Global airlines may suffer US$6.1b losses on oil prices

   Date:2008/06/03     Source:

AIRLINES may report combined losses of US$6.1 billion this year, the worst since 2003, as spiraling fuel costs and slowing economies wipe out earnings.

The International Air Transport Association, whose members account for 93 percent of international traffic, cut its forecast for a fourth time in nine months at a meeting in Istanbul after oil prices rose 42 percent in six months. Airlines had a profit of US$5.6 billion in 2007, the first since the 2001 terror attacks.

"Just as we start to recover we face another crisis of potentially even greater dimension," IATA Chief Executive Officer Giovanni Bisignani said at yesterday's annual meeting. "Skyrocketing oil prices are changing everything. The situation is desperate and potentially more destructive than our recent battles with all the horsemen of the apocalypse combined."

More than a dozen carriers have collapsed in the past six months, with UK-based business-class operator Silverjet Plc the latest casualty, grounding planes last week after running out of cash. Long-haul budget carrier Oasis Hong Kong Airlines Ltd, Columbus, Ohio-based Skybus Airlines Inc and Frontier Airlines Holdings Inc of Denver also failed in recent weeks.

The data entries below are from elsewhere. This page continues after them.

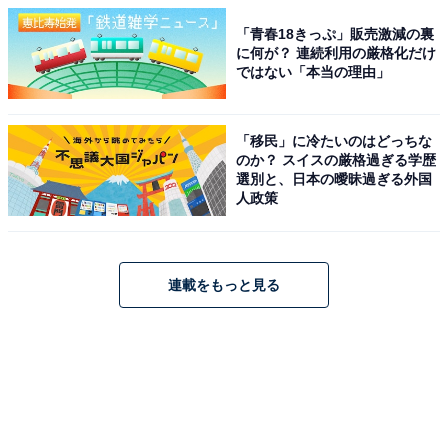
「青春18きっぷ」販売激減の裏
に何が？ 連続利用の厳格化だけ
ではない「本当の理由」
「移民」に冷たいのはどっちな
のか？ スイスの厳格過ぎる学歴
選別と、日本の曖昧過ぎる外国
人政策
連載をもっと見る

Bisignani said the surge in fuel expenses has combined with slowing demand after the tightening of global credit to create a "perfect storm." The group forecast a US$4.5 billion profit as recently as April 1, Bloomberg News said.

IATA based its US$6.1 billion loss estimate on an oil price of about US$135 a barrel, equal to the record level reached on May 22. The 230-member group's official forecast is for a loss of US$2.3 billion, based on a consensus oil price of US$107.

Grim situation

"This really reflects the whole state of the industry," said John Strickland, director of aviation specialist JLS Consulting Ltd in London. "It shows the way in which the industry can rapidly turn from profit to loss. If you look at some of the other forecasts of oil at US$200 a barrel then I think it's more likely to be worse than IATA's projections."

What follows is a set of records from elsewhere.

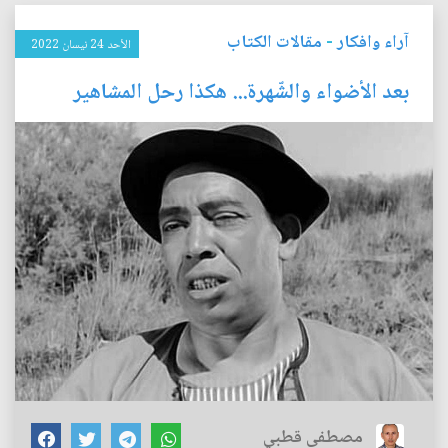
آراء وافكار
-
مقالات الكتاب
الأحد 24 نيسان 2022
بعد الأضواء والشّهرة... هكذا رحل المشاهير
مصطفى قطبي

Bisignani said the situation facing the airline industry is "grim," with oil prices obliterating the benefits of a 19-percent increase in fuel efficiency and an 18 percent fall in non-fuel unit costs since 2001.

Traffic growth is likely to slow to 3.9 percent this year, compared with 7.4 percent growth in passenger traffic in 2007, he said.

"Any time you have fuel, two years back, at US$30, US$40 a barrel, and now you have it at US$135, you put a shock into the whole system," said John Leahy, chief operating officer at Airbus SAS, the world's biggest plane maker.